### [Work task]
Reproduce the material below with every occurrence of "Strategy" renamed to "Plan" and nothing else altered. Leave the pictures out.

### [Information shown]
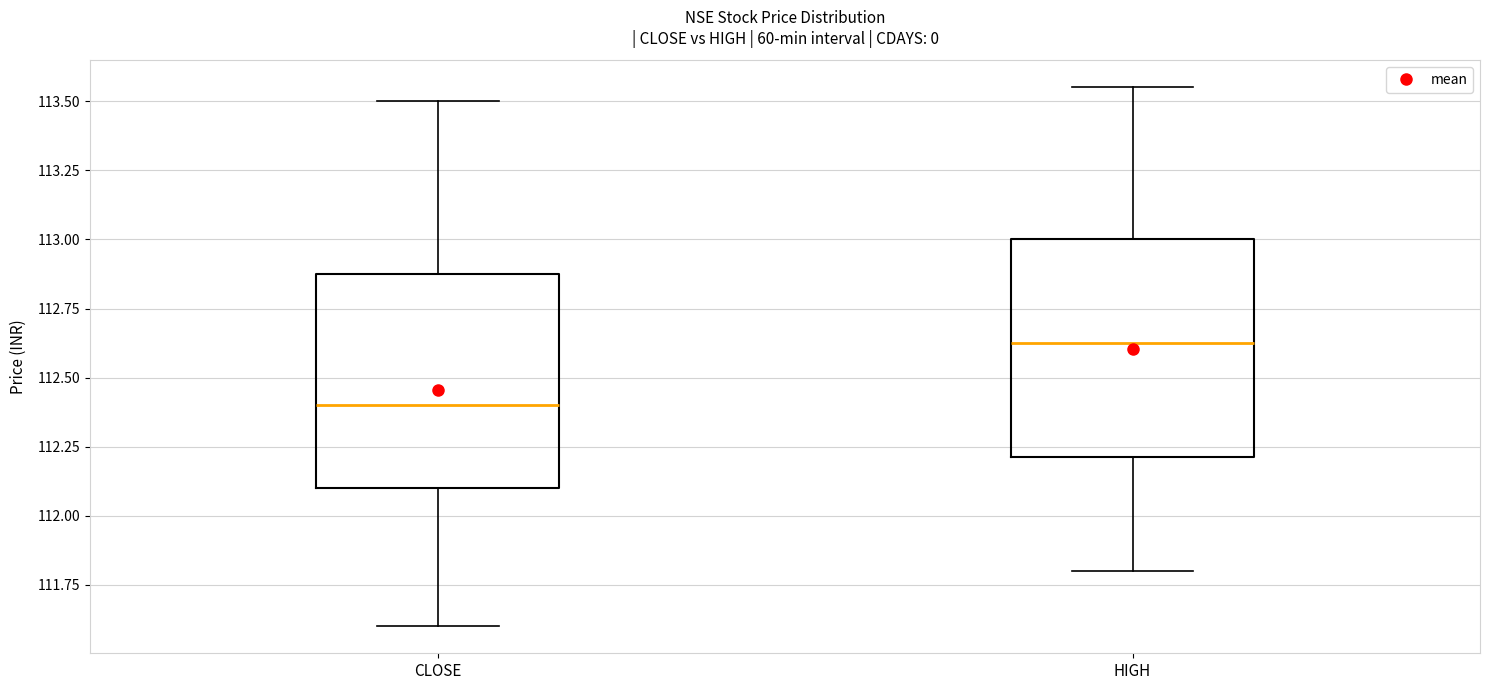

Reading left to right, transcribe this box plot: for each box, give where its median line is, the range the box spans, and where its two whiskers end, as read against the y-axis. The values are not printed on the chart, so give them approximately, as read against the axis.

CLOSE: median 112.40, box 112.10 to 112.90, whiskers 111.60 to 113.50
HIGH: median 112.65, box 112.20 to 113.00, whiskers 111.80 to 113.55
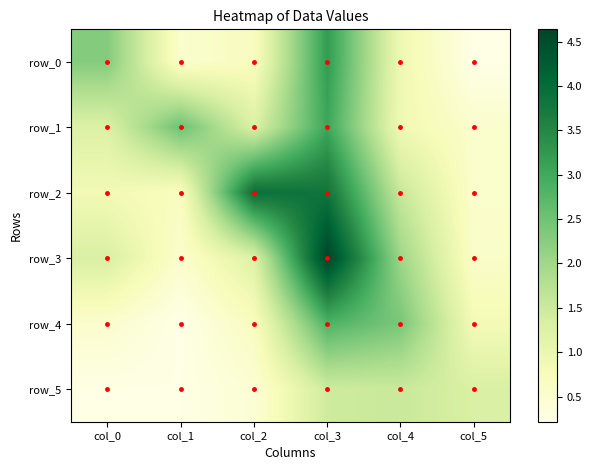

The value of row_4 at col_3 is 2.8. True or false?

True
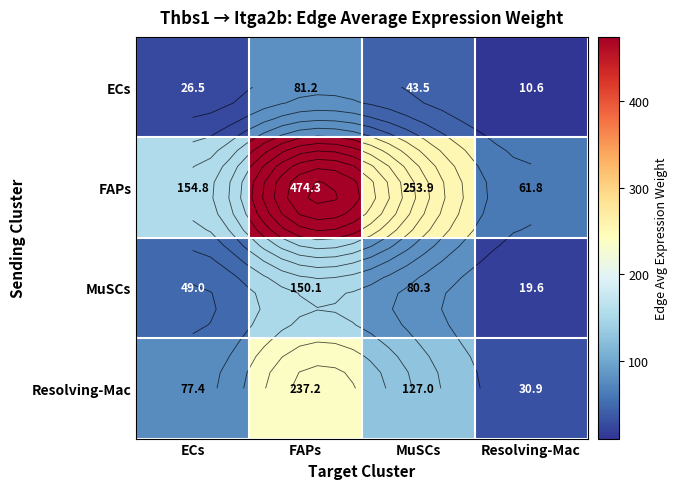

At which label is Resolving-Mac closest to 134?

MuSCs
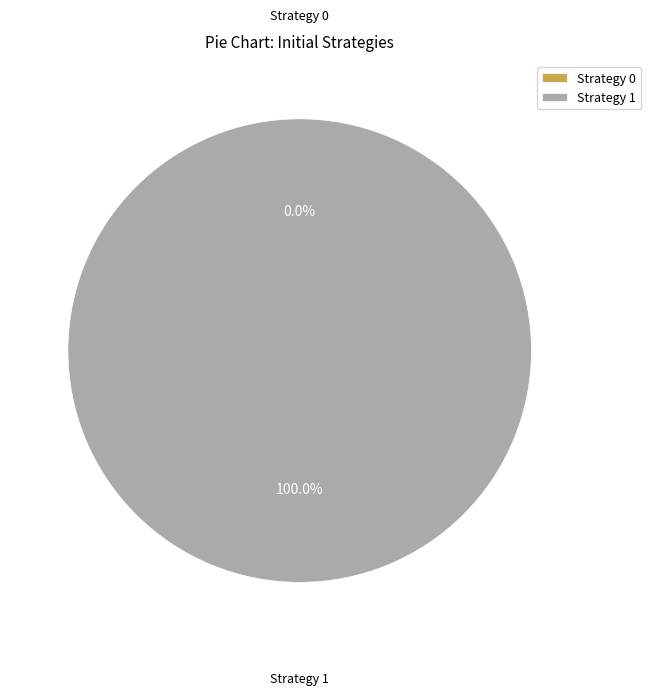

Is the sum of Strategy 0 and Strategy 1 greater than half?

Yes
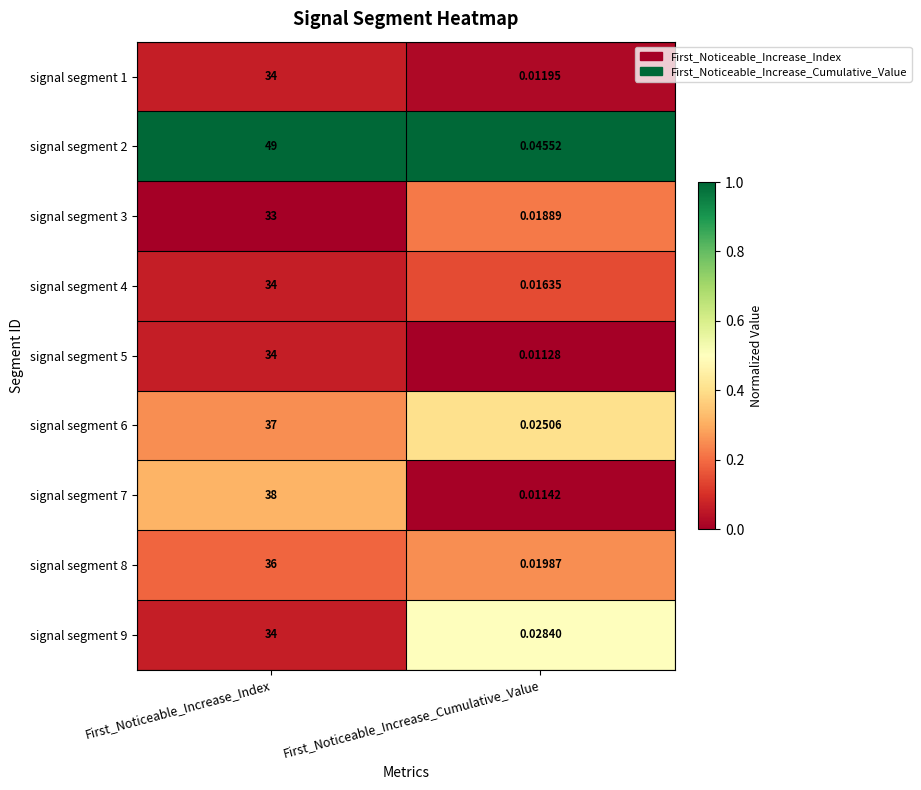

At which category is the sum across all series the highest?

First_Noticeable_Increase_Index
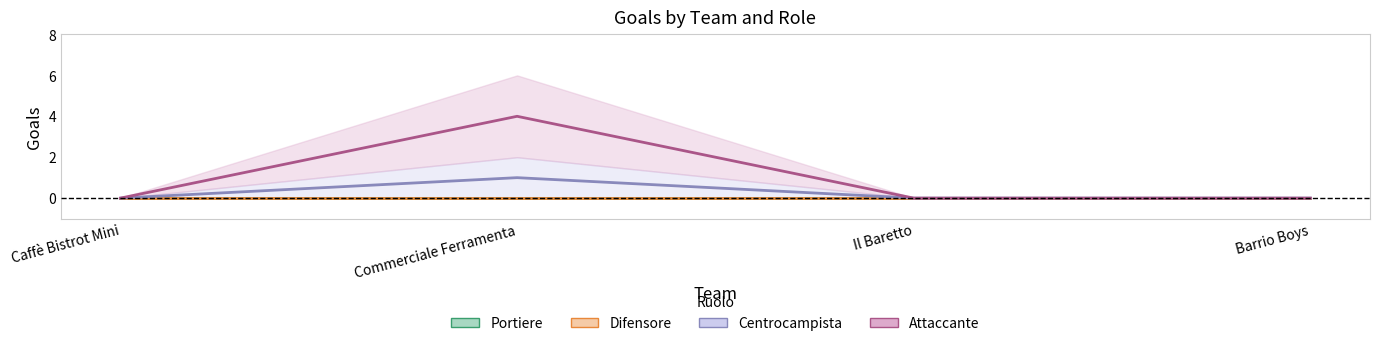

True or false: Centrocampista and Portiere cross at least once.

False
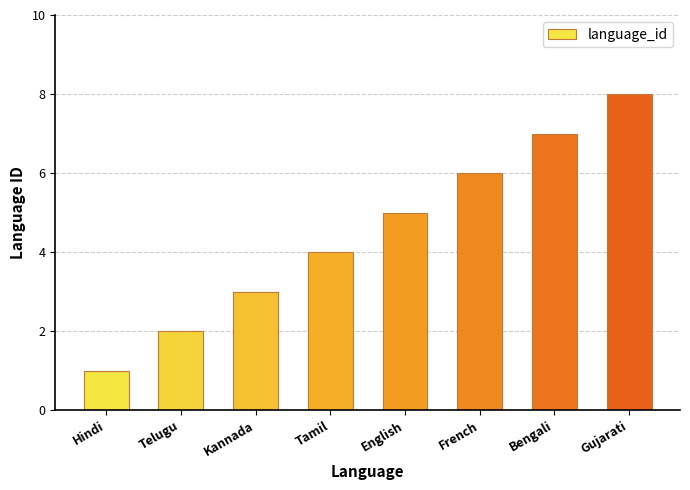

The value at French is 6. True or false?

True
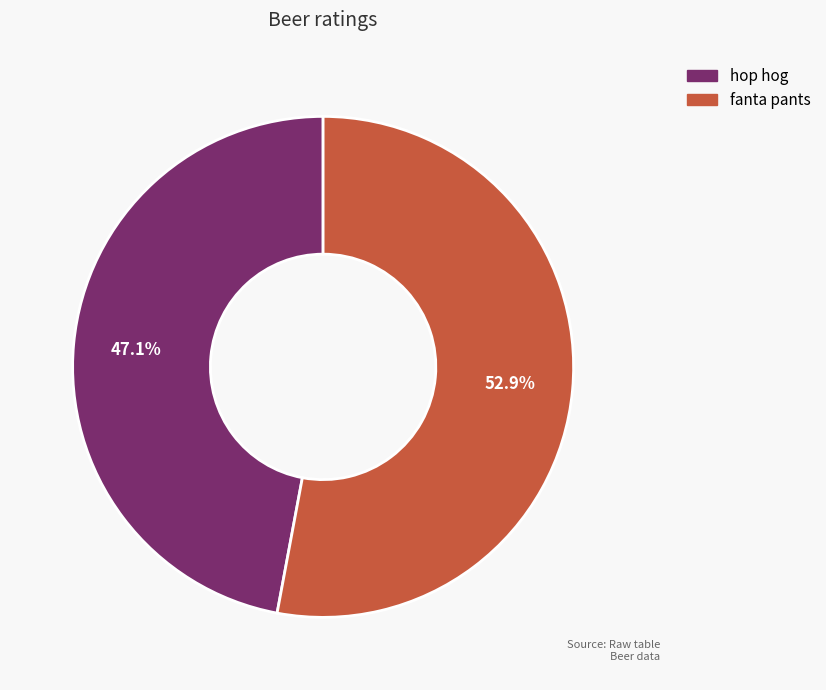

To the nearest percent, what is the average slice percentage?

50%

### [Result of this task]
Reading left to right, transcribe this box plot: for each box, give where its median line is, the range the box spans, and where its two whiskers end, as read against the y-axis. The values are not printed on the chart, so give them approximately, as read against the axis.

CLOSE: median 112.40, box 112.10 to 112.90, whiskers 111.60 to 113.50
HIGH: median 112.65, box 112.20 to 113.00, whiskers 111.80 to 113.55

The value of row_4 at col_3 is 2.8. True or false?

True

At which label is Resolving-Mac closest to 134?

MuSCs

Is the sum of Plan 0 and Plan 1 greater than half?

Yes

At which category is the sum across all series the highest?

First_Noticeable_Increase_Index

True or false: Centrocampista and Portiere cross at least once.

False

The value at French is 6. True or false?

True

To the nearest percent, what is the average slice percentage?

50%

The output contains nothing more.